─── Reading passage ───
Get Your Head Round Energetics, says Royal Gold's Founder
Financial models are as flawed as the assumptions that go into them, says Stanley Dempsey, who proposes a radical new way to rank mines and industrial operations
What if mines are not about money? What if there was a new, truer, universal benchmark that industrial operations could all be ranked and measured against?
It's a radical premise, especially coming from Stanley Dempsey, a lawyer and merchant banker who founded Royal Gold, a $5bn gold financing group listed on the New York Stock Exchange.
“I've always been attracted to the idea of looking at the energy input and output of a mine,” says Dempsey, 78, “to get a common understanding of what it really costs to build a mine.”
Having spent decades in mining and finance, trawling through assets, Dempsey has come to the conclusion that money-based metrics are flawed, he says from his office in Denver. Exchange rates swing around, taxes bob up and down and commodity prices are impossible to predict, so financial models are as faulty as the assumptions that go into them.
But is there a better way to measure an operation's underlying economics?
Working as a young lawyer on an aluminium plant in the US, Dempsey started thinking about “input-output” analysis, he says. “It is interesting to think of all of the 'things' that come through the front gate of a plant, and what comes out the other end.”
─── Data records ───
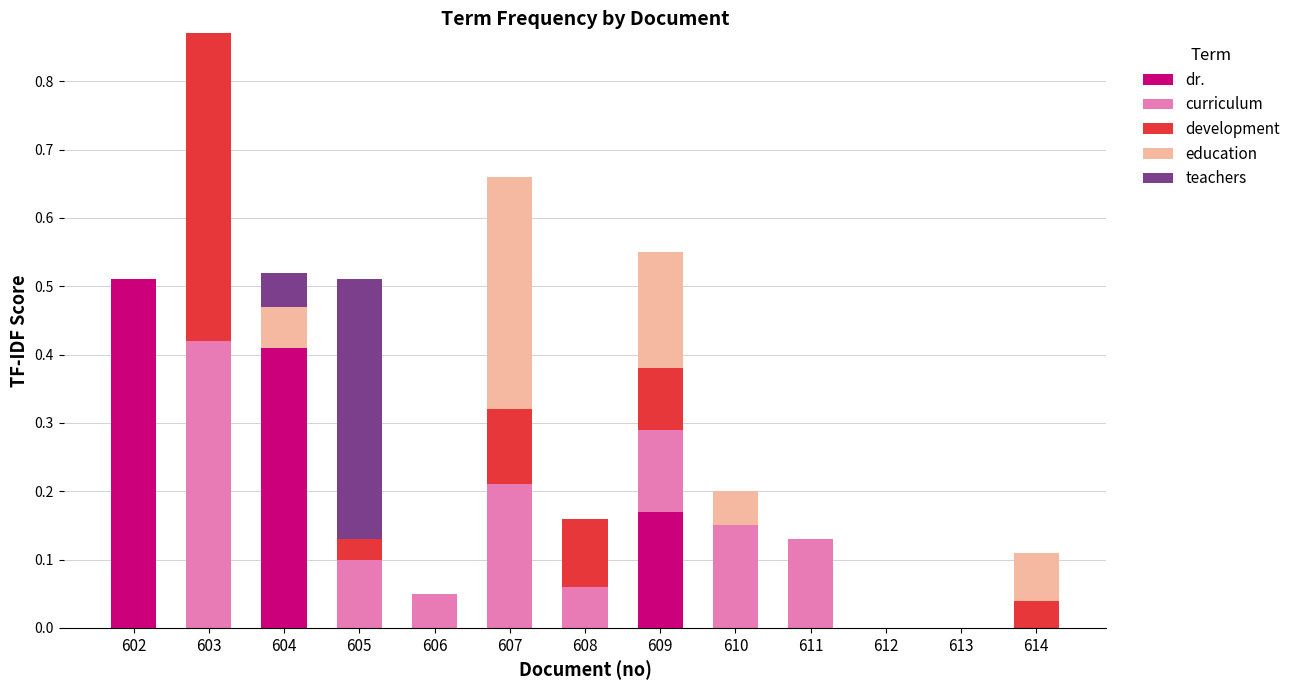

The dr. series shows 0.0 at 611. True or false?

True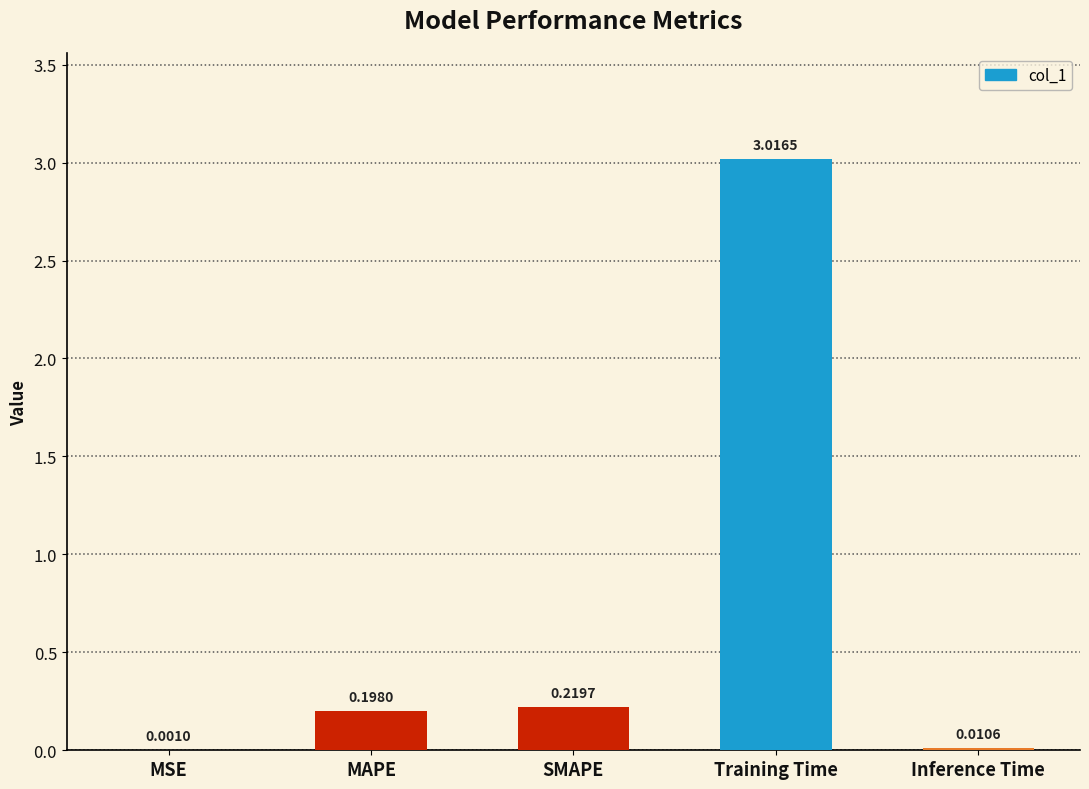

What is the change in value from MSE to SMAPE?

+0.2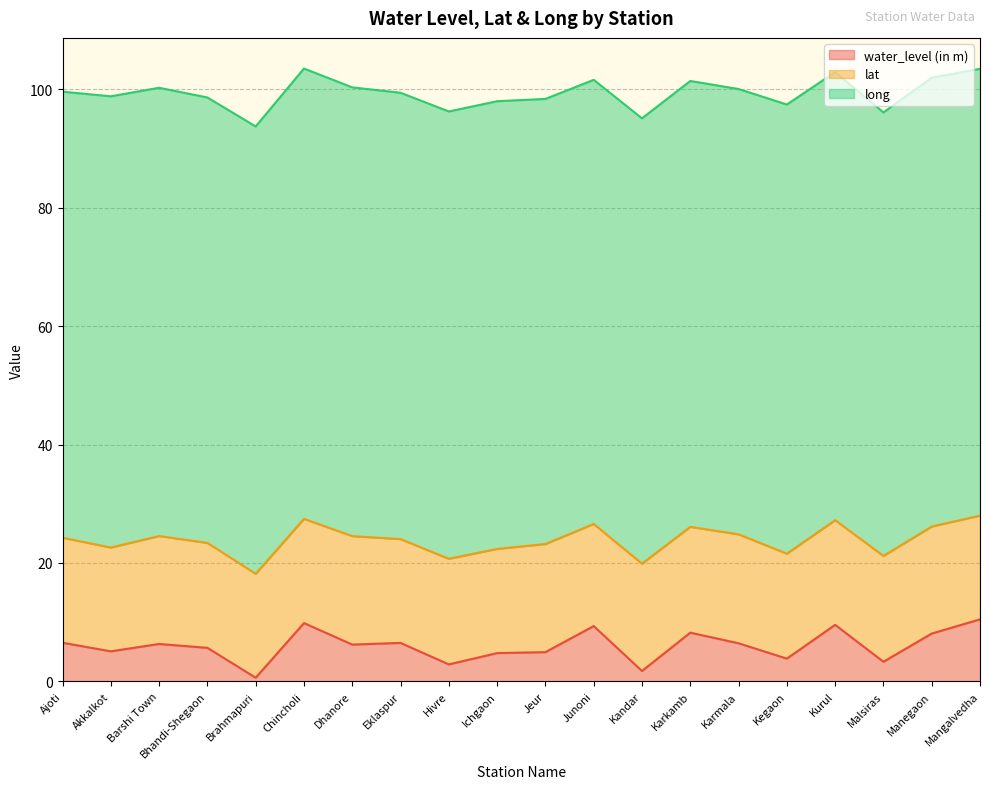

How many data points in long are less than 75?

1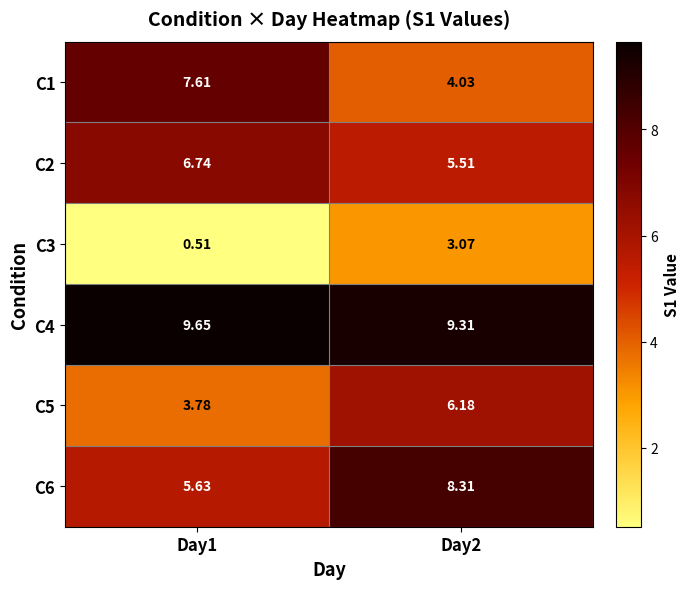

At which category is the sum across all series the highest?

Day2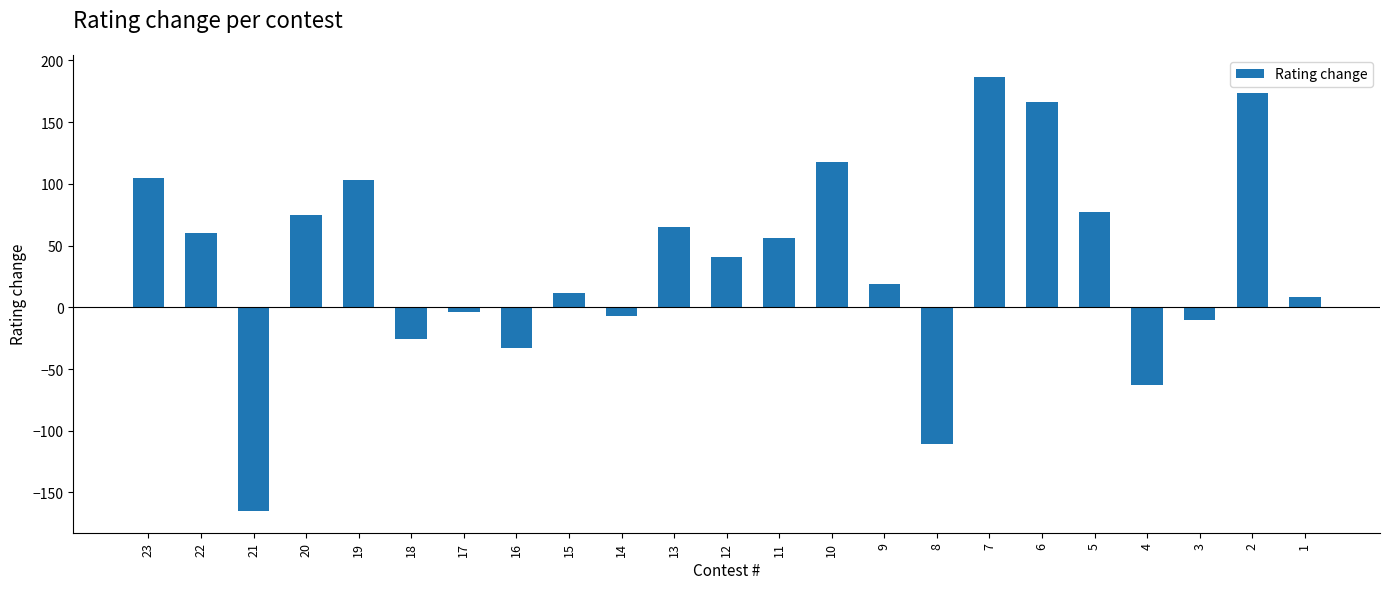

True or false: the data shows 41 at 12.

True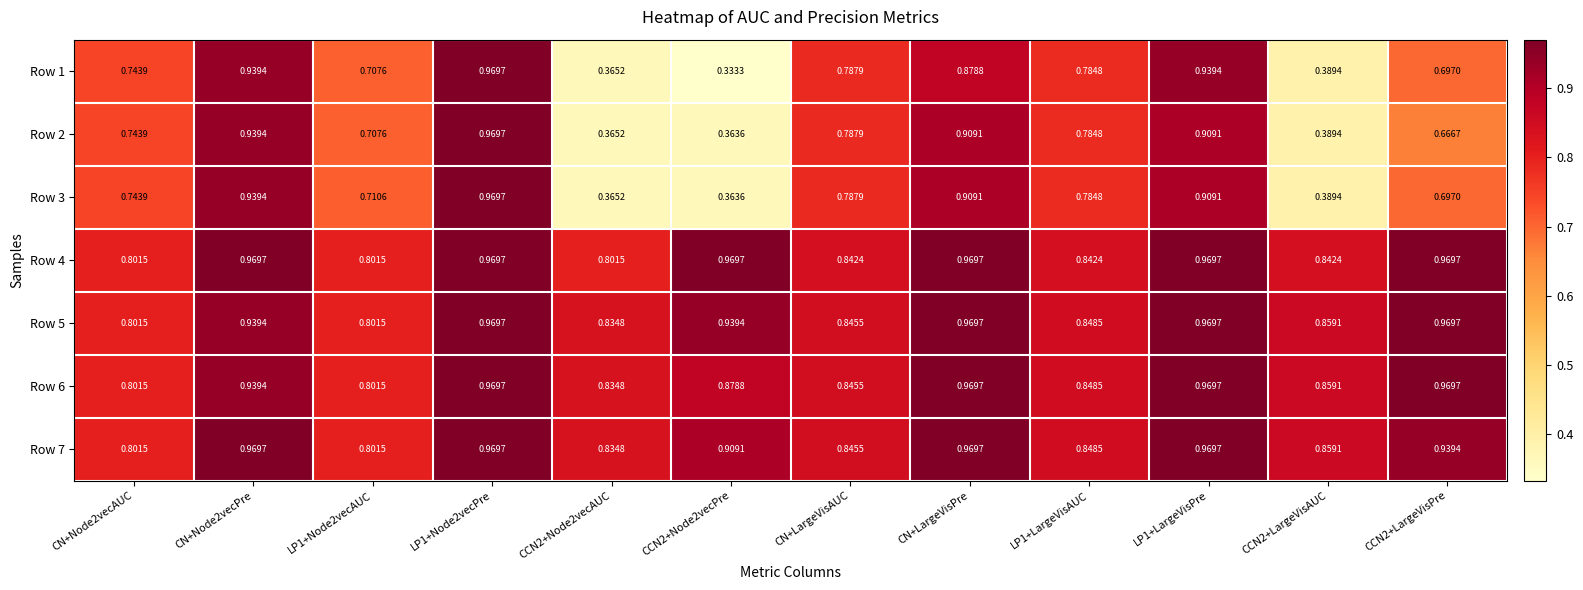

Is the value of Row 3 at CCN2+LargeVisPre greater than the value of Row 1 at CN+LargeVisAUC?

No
───
* Task details
Do the following statements agree with the article on Stanley Dempsey and energetics? For each, answer yes or no and quote the deciding words of the article. (a) Dempsey founded a company listed on the New York Stock Exchange. (b) Dempsey began thinking about input-output analysis while working on a copper mine. (c) Dempsey gives his views from an office in Chicago.

* Answer for the task
(a) Yes: "founded Royal Gold, a $5bn gold financing group listed on the New York Stock Exchange."
(b) No: "Working as a young lawyer on an aluminium plant in the US, Dempsey started thinking about “input-output” analysis."
(c) No: "he says from his office in Denver."